#### Task prompt:
Please put every line of the records below into a JSON list of strings, one string per line, omitting blank lines and leaving the pictures out.

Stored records

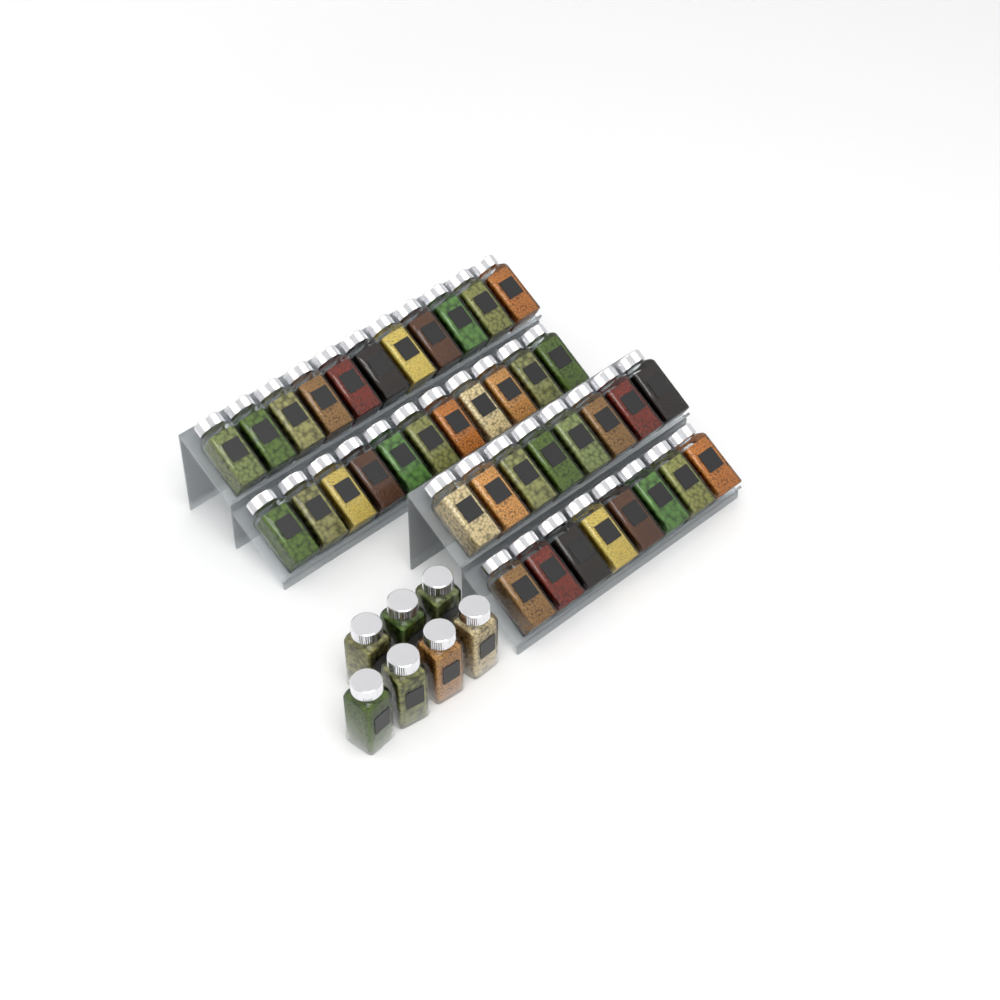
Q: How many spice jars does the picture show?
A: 45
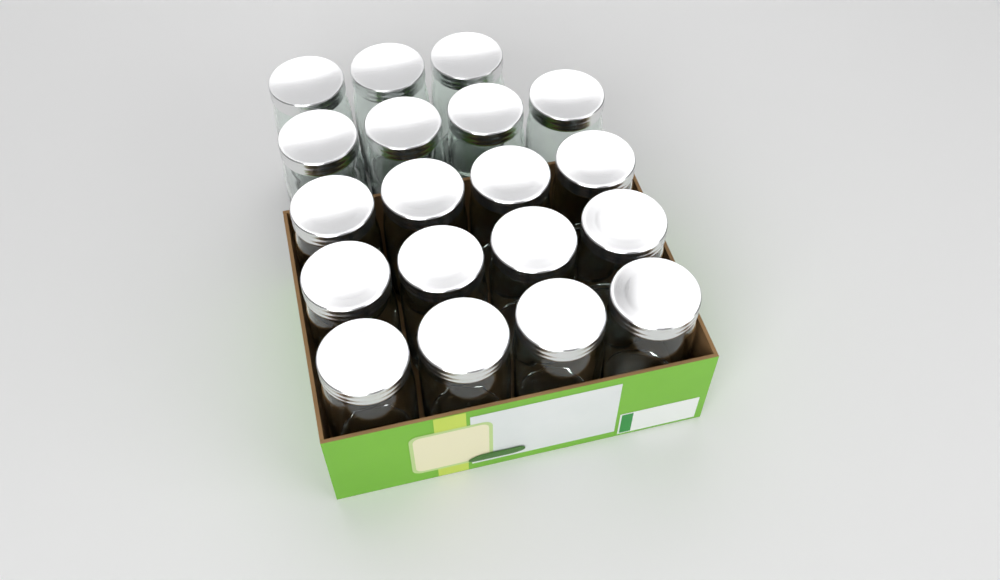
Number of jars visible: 19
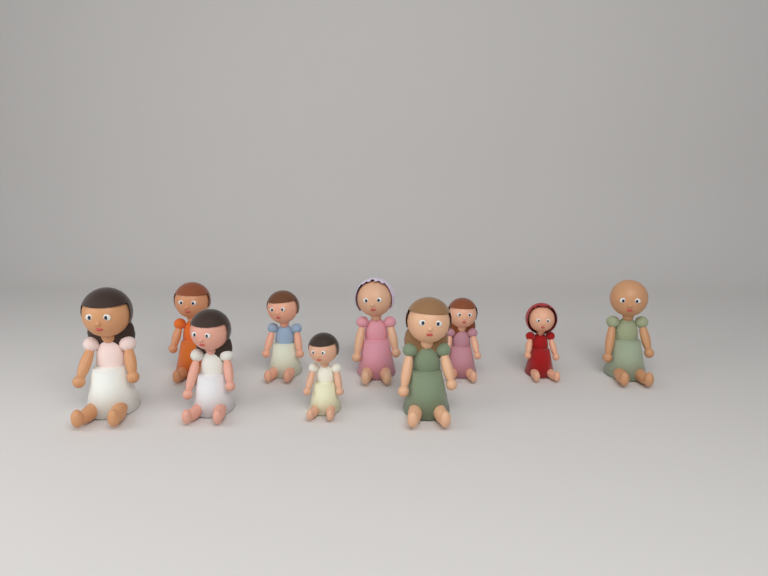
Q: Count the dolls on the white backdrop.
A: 10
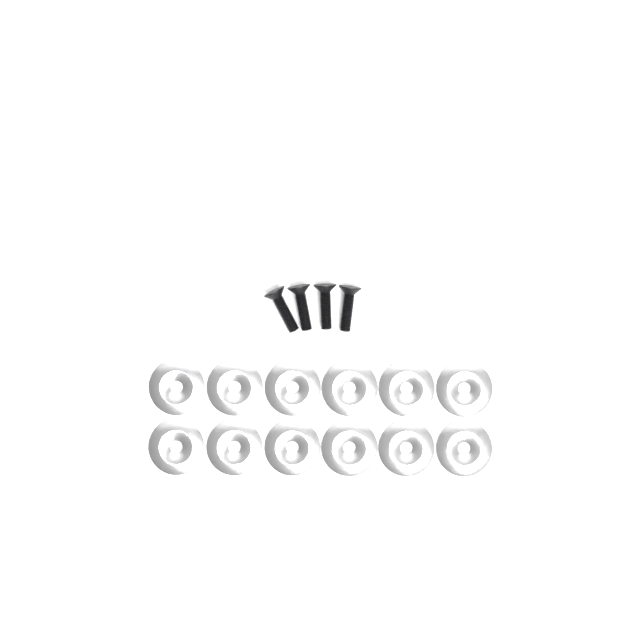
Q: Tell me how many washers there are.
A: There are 12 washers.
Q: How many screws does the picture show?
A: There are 4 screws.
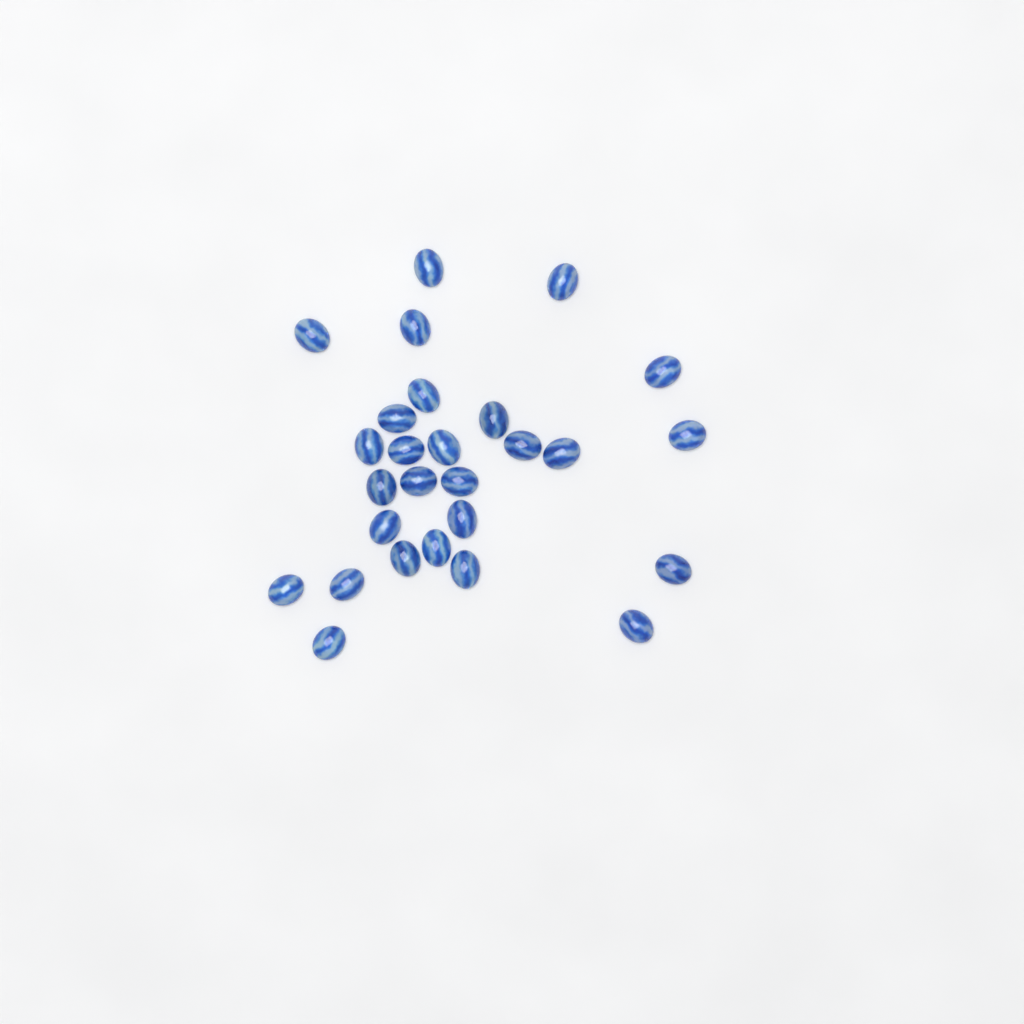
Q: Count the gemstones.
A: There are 27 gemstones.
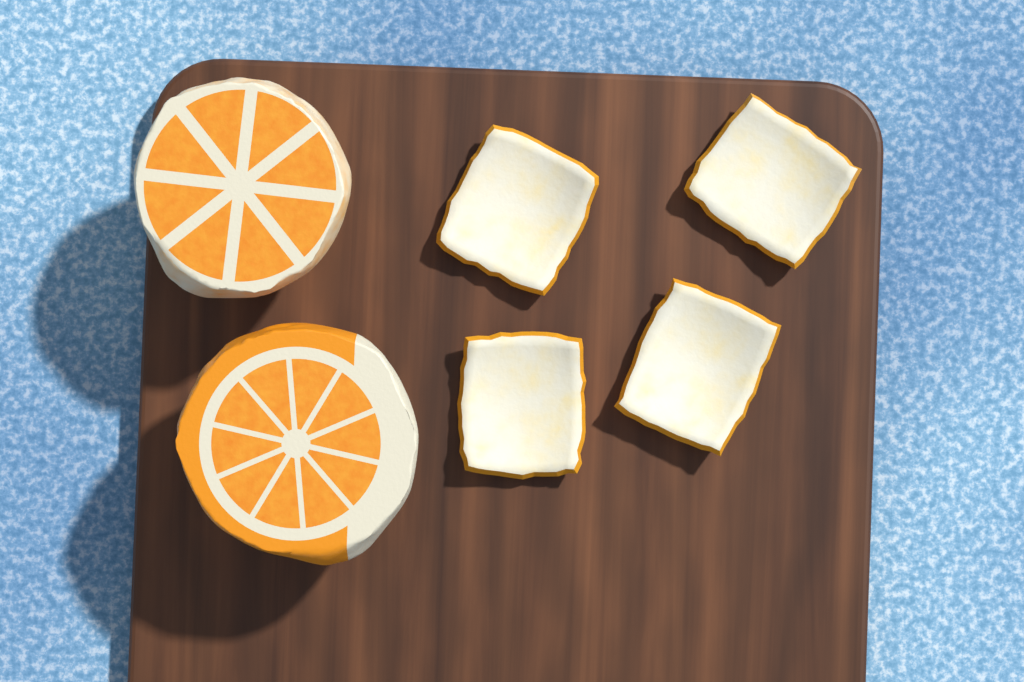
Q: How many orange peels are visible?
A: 4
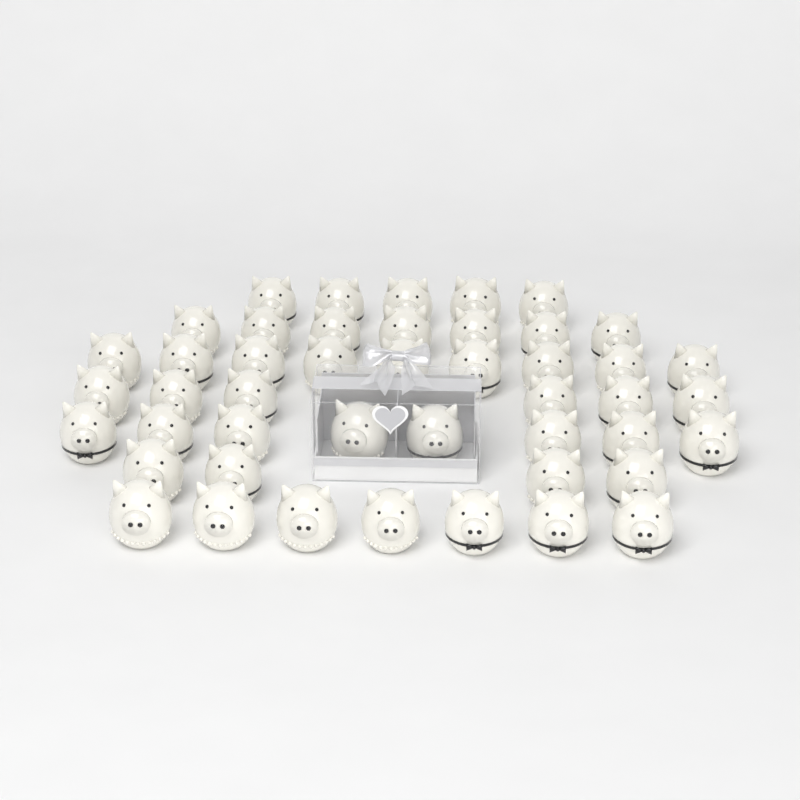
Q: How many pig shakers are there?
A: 46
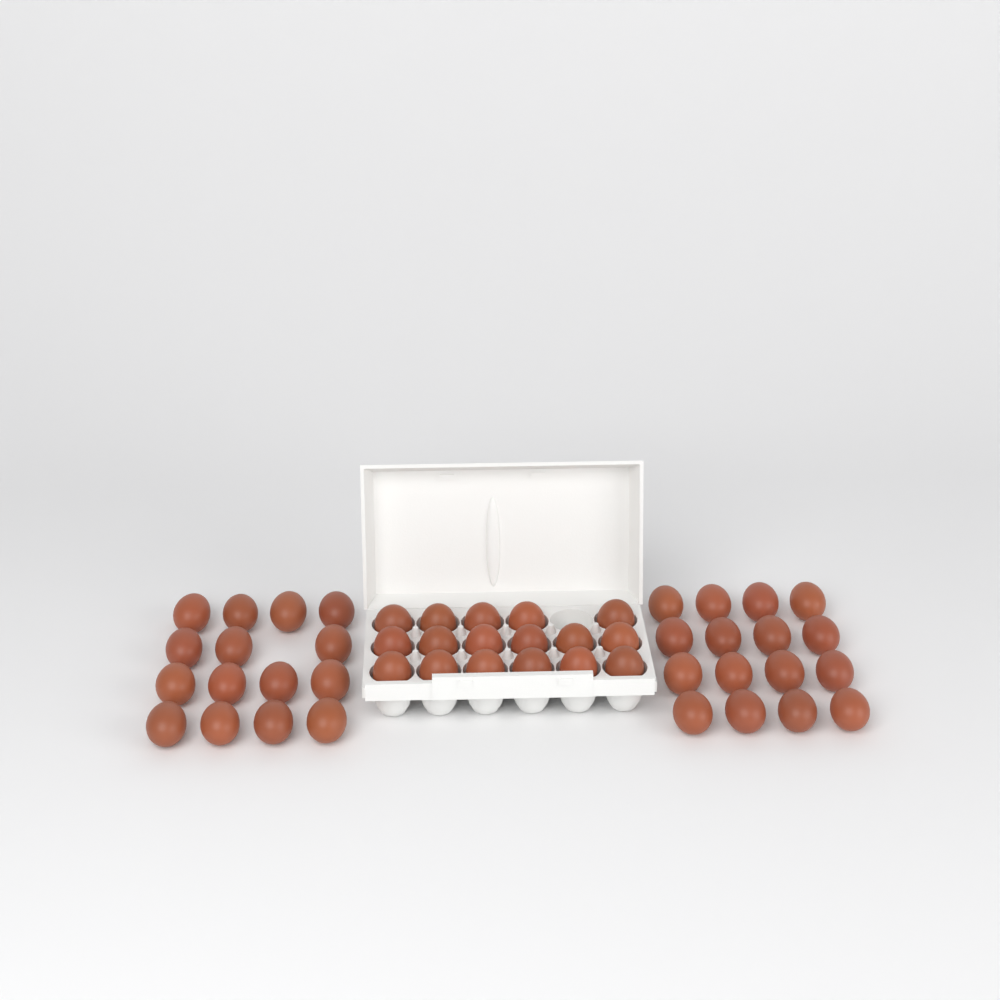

#### The result:
[
  "Q: How many spice jars does the picture show?",
  "A: 45",
  "Number of jars visible: 19",
  "Q: Count the dolls on the white backdrop.",
  "A: 10",
  "Q: Tell me how many washers there are.",
  "A: There are 12 washers.",
  "Q: How many screws does the picture show?",
  "A: There are 4 screws.",
  "Q: Count the gemstones.",
  "A: There are 27 gemstones.",
  "Q: How many orange peels are visible?",
  "A: 4",
  "Q: How many pig shakers are there?",
  "A: 46"
]